A few resulting questions:
- What's with USE_HW? It's only defined on mac, and it appears that the other platforms just use software rendering (along with only updating dirty tiles instead of calling SDL_Fill). Does SDL software rendering simply perform better on the other platforms? (I certainly get fine performance on linux, though on an admittedly slightly lower-resolution monitor.)
- What's the status of the opengl backend? I was able to get it to compile with a handful of Makefile tweaks (locating the glew library with pkg-config; adding "-framework OpenGL"), and it seemed to work ok. (The news ticket had an awful flicker, but that went away if I forced pbo_able = false. Probably a straightforward bug in that branch of code.) It runs in hardware-accelerated mode, even windowed, and I get 25fps and 25ms idle time with it. Is there a backstory as to why it's not the default? Using OpenGL even for 2D rendering seems to be the right way to get good performance.

Ters

The OpenGL backend doesn't do 2D rendering. At least it didn't the last time I saw it. Simutrans just uses OpenGL to shuffle the data after rendering it the normal way.

The only advantage I can imagine that the SDL+OpenGL backend has over normal SDL is that the graphics completely bypass the window manager. Apart from that, it is actually a detour, and a bit hackish one at that.

prissi

@ArthurDenture You might want to try the allegro backend. If this works better on the MAC, maybe we should use this as default. But I think the main reason for not using OpenGL is the cross compiling. Not sure though.

ArthurDenture

@prssi Just went and tried that but couldn't get Allegro 4 to compile. https://www.allegro.cc/forums/thread/608825 suggests that Allegro 4 uses deprecated APIs that have been removed on Lion. (Which seems accurate: the compilation error was about an unreferenced variable "useLocalHdwrMem", which apparently is defined by older Quickdraw libraries.)

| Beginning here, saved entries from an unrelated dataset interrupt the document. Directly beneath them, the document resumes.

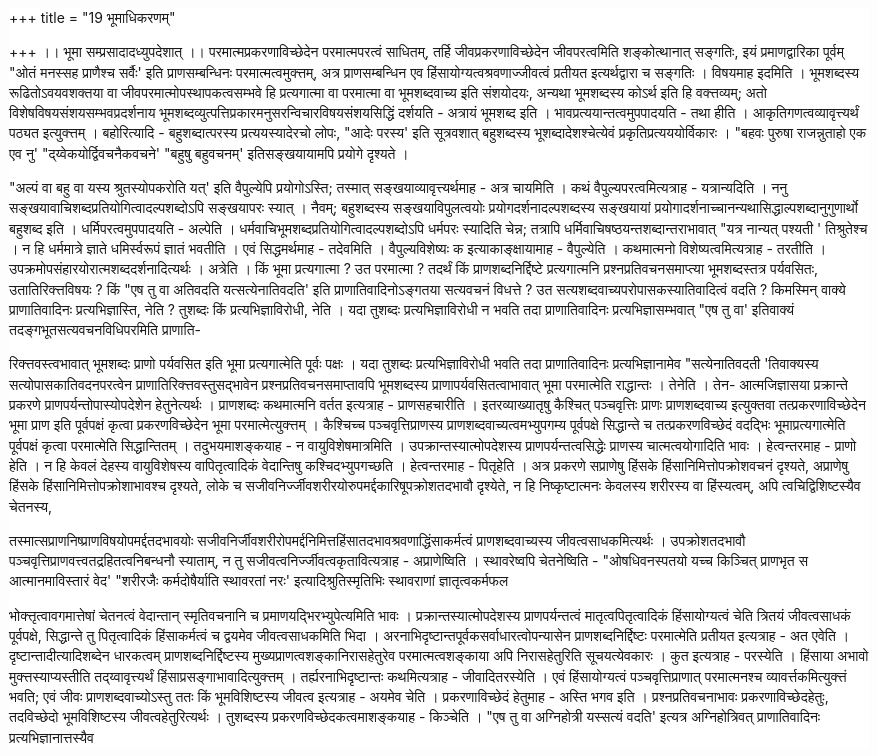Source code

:+++
title = "19 भूमाधिकरणम्"

+++
।। भूमा सम्प्रसादादध्युपदेशात् ।। परमात्मप्रकरणाविच्छेदेन परमात्मपरत्वं साधितम्, तर्हि जीवप्रकरणाविच्छेदेन जीवपरत्वमिति शङ्कोत्थानात् सङ्गतिः, इयं प्रमाणद्वारिका पूर्वम् "ओतं मनस्सह प्राणैश्च सर्वैः' इति प्राणसम्बन्धिनः परमात्मत्वमुक्त्तम्, अत्र प्राणसम्बन्धिन एव हिंसायोग्यत्वश्रवणाज्जीवत्वं प्रतीयत इत्यर्थद्वारा च सङ्गतिः । विषयमाह इदमिति । भूमशब्दस्य रूढितोऽवयवशक्तया वा जीवपरमात्मोपस्थापकत्वसम्भवे हि प्रत्यगात्मा वा परमात्मा वा भूमशब्दवाच्य इति संशयोदयः, अन्यथा भूमशब्दस्य कोऽर्थ इति हि वक्त्तव्यम्; अतो विशेषविषयसंशयसम्भवप्रदर्शनाय भूमशब्दव्युत्पत्तिप्रकारमनुसरन्विचारविषयसंशयसिद्धिं दर्शयति - अत्रायं भूमशब्द इति । भावप्रत्ययान्तत्वमुपपादयति - तथा हीति । आकृतिगणत्वव्यावृत्त्यर्थं पठ्यत इत्युक्त्तम् । बहोरित्यादि - बहुशब्दात्परस्य प्रत्ययस्यादेरचो लोपः, "आदेः परस्य' इति सूत्रवशात् बहुशब्दस्य भूशब्दादेशश्चेत्येवं प्रकृतिप्रत्यययोर्विकारः । "बहवः पुरुषा राजन्नुताहो एक एव नु' "द्य्वेकयोर्द्विवचनैकवचने' "बहुषु बहुवचनम्' इतिसङ्खयायामपि प्रयोगे दृश्यते ।

"अल्पं वा बहु वा यस्य श्रुतस्योपकरोति यत्' इति वैपुल्येपि प्रयोगोऽस्ति; तस्मात् सङ्खयाव्यावृत्त्यर्थमाह - अत्र चायमिति । कथं वैपुल्यपरत्वमित्यत्राह - यत्रान्यदिति । ननु सङ्खयावाचिशब्दप्रतियोगित्वादल्पशब्दोऽपि सङ्खयापरः स्यात् । नैवम्; बहुशब्दस्य सङ्खयाविपुलत्वयोः प्रयोगदर्शनादल्पशब्दस्य सङ्खयायां प्रयोगादर्शनाच्चानन्यथासिद्धाल्पशब्दानुगुणार्थो बहुशब्द इति । धर्मिपरत्वमुपपादयति - अल्पेति । धर्मवाचिभूमशब्दप्रतियोगित्वादल्पशब्दोऽपि धर्मपरः स्यादिति चेन्न; तत्रापि धर्मिवाचिषष्ठयन्तशब्दान्तराभावात् "यत्र नान्यत् पश्यती ' तिश्रुतेश्च । न हि धर्ममात्रे ज्ञाते धमिर्स्वरूपं ज्ञातं भवतीति । एवं सिद्धमर्थमाह - तदेवमिति । वैपुल्यविशेष्यः क इत्याकाङ्क्षायामाह - वैपुल्येति । कथमात्मनो विशेष्यत्वमित्यत्राह - तरतीति । उपक्रमोपसंहारयोरात्मशब्ददर्शनादित्यर्थः । अत्रेति । किं भूमा प्रत्यगात्मा ? उत परमात्मा ? तदर्थं किं प्राणशब्दनिर्द्दिष्टे प्रत्यगात्मनि प्रश्नप्रतिवचनसमाप्त्या भूमशब्दस्तत्र पर्यवसितः, उतातिरिक्त्तविषयः ? किं "एष तु वा अतिवदति यत्सत्येनातिवदति' इति प्राणातिवादिनोऽङ्गतया सत्यवचनं विधत्ते ? उत सत्यशब्दवाच्यपरोपासकस्यातिवादित्वं वदति ? किमस्मिन् वाक्ये प्राणातिवादिनः प्रत्यभिज्ञास्ति, नेति ? तुशब्दः किं प्रत्यभिज्ञाविरोधी, नेति । यदा तुशब्दः प्रत्यभिज्ञाविरोधी न भवति तदा प्राणातिवादिनः प्रत्यभिज्ञासम्भवात् "एष तु वा' इतिवाक्यं तदङ्गभूतसत्यवचनविधिपरमिति प्राणाति-

रिक्त्तवस्त्वभावात् भूमशब्दः प्राणो पर्यवसित इति भूमा प्रत्यगात्मेति पूर्वः पक्षः । यदा तुशब्दः प्रत्यभिज्ञाविरोधी भवति तदा प्राणातिवादिनः प्रत्यभिज्ञानामेव "सत्येनातिवदती 'तिवाक्यस्य सत्योपासकातिवदनपरत्वेन प्राणातिरिक्त्तवस्तुसद्भावेन प्रश्नप्रतिवचनसमाप्तावपि भूमशब्दस्य प्राणापर्यवसितत्वाभावात् भूमा परमात्मेति राद्धान्तः । तेनेति । तेन- आत्मजिज्ञासया प्रक्रान्ते प्रकरणे प्राणपर्यन्तोपास्योपदेशेन हेतुनेत्यर्थः । प्राणशब्दः कथमात्मनि वर्तत इत्यत्राह - प्राणसहचारीति । इतरव्याख्यातृषु कैश्चित् पञ्चवृत्तिः प्राणः प्राणशब्दवाच्य इत्युक्तवा तत्प्रकरणाविच्छेदेन भूमा प्राण इति पूर्वपक्षं कृत्वा प्रकरणविच्छेदेन भूमा परमात्मेत्युक्त्तम् । कैश्चिच्च पञ्चवृत्तिप्राणस्य प्राणशब्दवाच्यत्वमभ्युपगम्य पूर्वपक्षे सिद्धान्ते च तत्प्रकरणविच्छेदं वदद्भिः भूमाप्रत्यगात्मेति पूर्वपक्षं कृत्वा परमात्मेति सिद्धान्तितम् । तदुभयमाशङ्कयाह - न वायुविशेषमात्रमिति । उपक्रान्तस्यात्मोपदेशस्य प्राणपर्यन्तत्वसिद्धेः प्राणस्य चात्मत्वयोगादिति भावः । हेत्वन्तरमाह - प्राणो हेति । न हि केवलं देहस्य वायुविशेषस्य वापितृत्वादिकं वेदान्तिषु कश्चिदभ्युपगच्छति । हेत्वन्तरमाह - पितृहेति । अत्र प्रकरणे सप्राणेषु हिंसके हिंसानिमित्तोपक्रोशवचनं दृश्यते, अप्राणेषु हिंसके हिंसानिमित्तोपक्रोशाभावश्च दृश्यते, लोके च सजीवनिर्ज्जीवशरीरयोरुपमर्द्दकारिषूपक्रोशतदभावौ दृश्येते, न हि निष्कृष्टात्मनः केवलस्य शरीरस्य वा हिंस्यत्वम्, अपि त्वचिद्विशिष्टस्यैव चेतनस्य,

तस्मात्सप्राणनिष्प्राणविषयोपमर्द्दतदभावयोः सजीवनिर्जीवशरीरोपमर्द्दनिमित्तहिंसातदभावश्रवणाद्धिंसाकर्मत्वं प्राणशब्दवाच्यस्य जीवत्वसाधकमित्यर्थः । उपक्रोशतदभावौ पञ्चवृत्तिप्राणवत्त्वतद्रहितत्वनिबन्धनौ स्याताम्, न तु सजीवत्वनिर्ज्जीवत्वकृतावित्यत्राह - अप्राणेष्विति । स्थावरेष्वपि चेतनेष्विति - "ओषधिवनस्पतयो यच्च किञ्चित् प्राणभृत स आत्मानमाविस्तारं वेद' "शरीरजैः कर्मदोषैर्याति स्थावरतां नरः' इत्यादिश्रुतिस्मृतिभिः स्थावराणां ज्ञातृत्वकर्मफल

भोक्त्तृत्वावगमात्तेषां चेतनत्वं वेदान्तान् स्मृतिवचनानि च प्रमाणयद्भिरभ्युपेत्यमिति भावः । प्रक्रान्तस्यात्मोपदेशस्य प्राणपर्यन्तत्वं मातृत्वपितृत्वादिकं हिंसायोग्यत्वं चेति त्रितयं जीवत्वसाधकं पूर्वपक्षे, सिद्धान्ते तु पितृत्वादिकं हिंसाकर्मत्वं च द्वयमेव जीवत्वसाधकमिति भिदा । अरनाभिदृष्टान्तपूर्वकसर्वाधारत्वोपन्यासेन प्राणशब्दनिर्द्दिष्टः परमात्मेति प्रतीयत इत्यत्राह - अत एवेति । दृष्टान्तादीत्यादिशब्देन धारकत्वम् प्राणशब्दनिर्द्दिष्टस्य मुख्यप्राणत्वशङ्कानिरासहेतुरेव परमात्मत्वशङ्काया अपि निरासहेतुरिति सूचयत्येवकारः । कुत इत्यत्राह - परस्येति । हिंसाया अभावो मुक्त्तस्याप्यस्तीति तद्य्वावृत्त्यर्थं हिंसाप्रसङ्गाभावादित्युक्त्तम् । तर्ह्यरनाभिदृष्टान्तः कथमित्यत्राह - जीवादितरस्येति । एवं हिंसायोग्यत्वं पञ्चवृत्तिप्राणात् परमात्मनश्च व्यावर्त्तकमित्युक्त्तं भवति; एवं जीवः प्राणशब्दवाच्योऽस्तु ततः किं भूमविशिष्टस्य जीवत्व इत्यत्राह - अयमेव चेति । प्रकरणाविच्छेदं हेतुमाह - अस्ति भगव इति । प्रश्नप्रतिवचनाभावः प्रकरणाविच्छेदहेतुः, तदविच्छेदो भूमविशिष्टस्य जीवत्वहेतुरित्यर्थः । तुशब्दस्य प्रकरणविच्छेदकत्वमाशङ्कयाह - किञ्चेति । "एष तु वा अग्निहोत्री यस्सत्यं वदति' इत्यत्र अग्निहोत्रिवत् प्राणातिवादिनः प्रत्यभिज्ञानात्तस्यैव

I'd suspect that cross-compiling the OpenGL backend is as easy as the SDL backend (since it's really the same except for one extra library). I'll be happy to try it if there are docs.

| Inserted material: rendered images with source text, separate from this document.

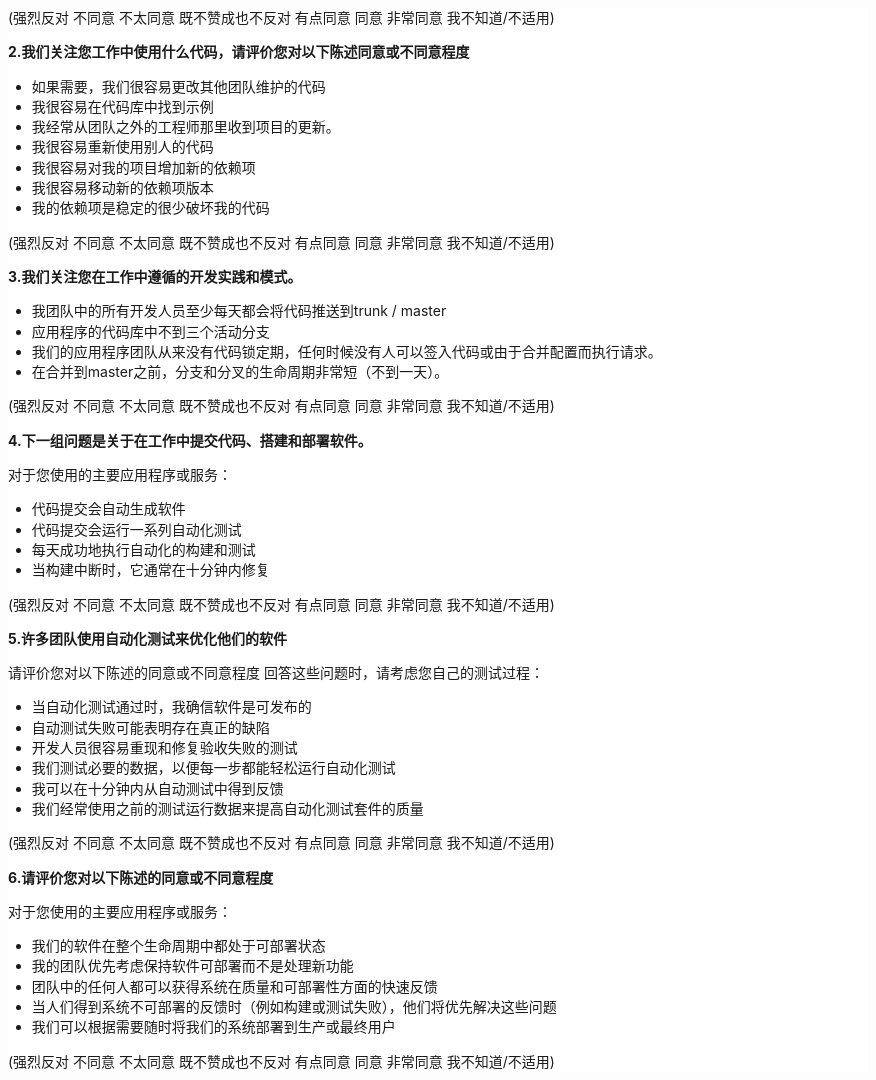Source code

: (强烈反对 不同意 不太同意 既不赞成也不反对 有点同意 同意 非常同意 我不知道/不适用) 

**2.我们关注您工作中使用什么代码，请评价您对以下陈述同意或不同意程度**

-	如果需要，我们很容易更改其他团队维护的代码
-	我很容易在代码库中找到示例
-	我经常从团队之外的工程师那里收到项目的更新。
-	我很容易重新使用别人的代码
-	我很容易对我的项目增加新的依赖项
-	我很容易移动新的依赖项版本
-	我的依赖项是稳定的很少破坏我的代码

(强烈反对 不同意 不太同意 既不赞成也不反对 有点同意 同意 非常同意 我不知道/不适用) 

**3.我们关注您在工作中遵循的开发实践和模式。**

-	我团队中的所有开发人员至少每天都会将代码推送到trunk / master
-	应用程序的代码库中不到三个活动分支
-	我们的应用程序团队从来没有代码锁定期，任何时候没有人可以签入代码或由于合并配置而执行请求。
-	在合并到master之前，分支和分叉的生命周期非常短（不到一天）。

(强烈反对 不同意 不太同意 既不赞成也不反对 有点同意 同意 非常同意 我不知道/不适用) 

**4.下一组问题是关于在工作中提交代码、搭建和部署软件。**

对于您使用的主要应用程序或服务：

-	代码提交会自动生成软件
-	代码提交会运行一系列自动化测试
-	每天成功地执行自动化的构建和测试
-	当构建中断时，它通常在十分钟内修复

(强烈反对 不同意 不太同意 既不赞成也不反对 有点同意 同意 非常同意 我不知道/不适用) 

**5.许多团队使用自动化测试来优化他们的软件**

请评价您对以下陈述的同意或不同意程度
回答这些问题时，请考虑您自己的测试过程：

-	当自动化测试通过时，我确信软件是可发布的
-	自动测试失败可能表明存在真正的缺陷
-	开发人员很容易重现和修复验收失败的测试
-	我们测试必要的数据，以便每一步都能轻松运行自动化测试
-	我可以在十分钟内从自动测试中得到反馈
-	我们经常使用之前的测试运行数据来提高自动化测试套件的质量

(强烈反对 不同意 不太同意 既不赞成也不反对 有点同意 同意 非常同意 我不知道/不适用) 

**6.请评价您对以下陈述的同意或不同意程度**

对于您使用的主要应用程序或服务：

-	我们的软件在整个生命周期中都处于可部署状态
-	我的团队优先考虑保持软件可部署而不是处理新功能
-	团队中的任何人都可以获得系统在质量和可部署性方面的快速反馈
-	当人们得到系统不可部署的反馈时（例如构建或测试失败），他们将优先解决这些问题
-	我们可以根据需要随时将我们的系统部署到生产或最终用户

(强烈反对 不同意 不太同意 既不赞成也不反对 有点同意 同意 非常同意 我不知道/不适用)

@Ters I guess that's what I meant by 2D rendering. It uses OpenGL just for copying the bitmap created by Simutrans onto the screen. The advantage is indeed purely that the hardware acceleration support is much better. Not sure what makes it a hack. (I mean, simsys_opengl.cc is very hackish in the sense of being a copy-paste from simsys_s.cc, in a manner that means fixes to the latter didn't always get applied to the former. But that can be cleaned up.)

Ters

It's a hack in the sense that it doesn't check capabilities, except perhaps in a single case or two, nor does it handle potential errors in any significant way. But the most hackish part is simply doing all this OpenGL stuff just to blit a bitmap to the screen. It's almost like buying a car each time one needs to go to the grocery store, only to discard it when getting home, when the grocery shop is just as far away as the car shop.

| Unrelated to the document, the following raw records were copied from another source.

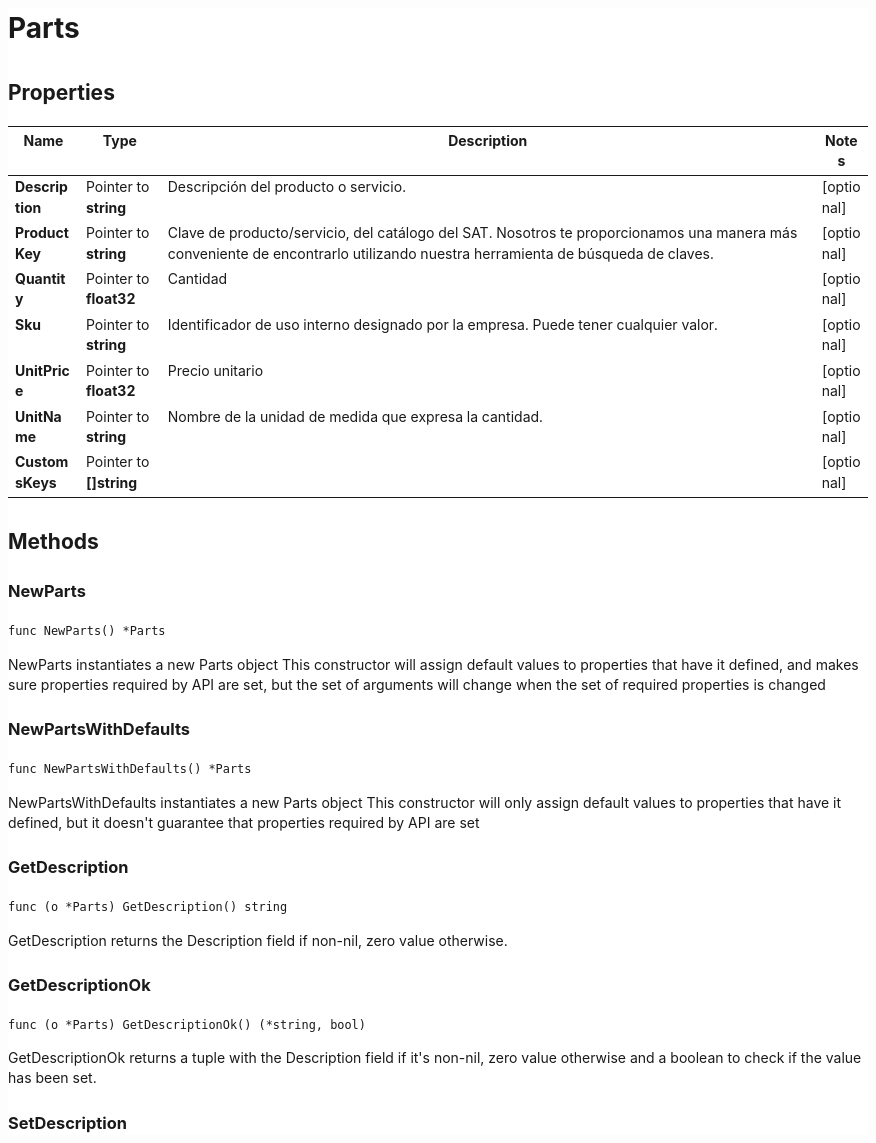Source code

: # Parts

## Properties

Name | Type | Description | Notes
------------ | ------------- | ------------- | -------------
**Description** | Pointer to **string** | Descripción del producto o servicio. | [optional] 
**ProductKey** | Pointer to **string** | Clave de producto/servicio, del catálogo del SAT. Nosotros te proporcionamos una manera más conveniente de encontrarlo utilizando nuestra herramienta de búsqueda de claves. | [optional] 
**Quantity** | Pointer to **float32** | Cantidad | [optional] 
**Sku** | Pointer to **string** | Identificador de uso interno designado por la empresa. Puede tener cualquier valor. | [optional] 
**UnitPrice** | Pointer to **float32** | Precio unitario | [optional] 
**UnitName** | Pointer to **string** | Nombre de la unidad de medida que expresa la cantidad. | [optional] 
**CustomsKeys** | Pointer to **[]string** |  | [optional] 

## Methods

### NewParts

`func NewParts() *Parts`

NewParts instantiates a new Parts object
This constructor will assign default values to properties that have it defined,
and makes sure properties required by API are set, but the set of arguments
will change when the set of required properties is changed

### NewPartsWithDefaults

`func NewPartsWithDefaults() *Parts`

NewPartsWithDefaults instantiates a new Parts object
This constructor will only assign default values to properties that have it defined,
but it doesn't guarantee that properties required by API are set

### GetDescription

`func (o *Parts) GetDescription() string`

GetDescription returns the Description field if non-nil, zero value otherwise.

### GetDescriptionOk

`func (o *Parts) GetDescriptionOk() (*string, bool)`

GetDescriptionOk returns a tuple with the Description field if it's non-nil, zero value otherwise
and a boolean to check if the value has been set.

### SetDescription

I, and later Markohs, have been looking into making better use of this "car" when we first have it, but the internals of Simutrans and best use of OpenGL do in almost no way agree.

Writing a native backend for Mac is probably the best solution. It might be that native backends are the best solution on all platforms in order to make use of touch devices and gestures. Platform independent libraries seems to neglect input the most. Unfortunately, I haven't seen any updates from the native Mac project in a while.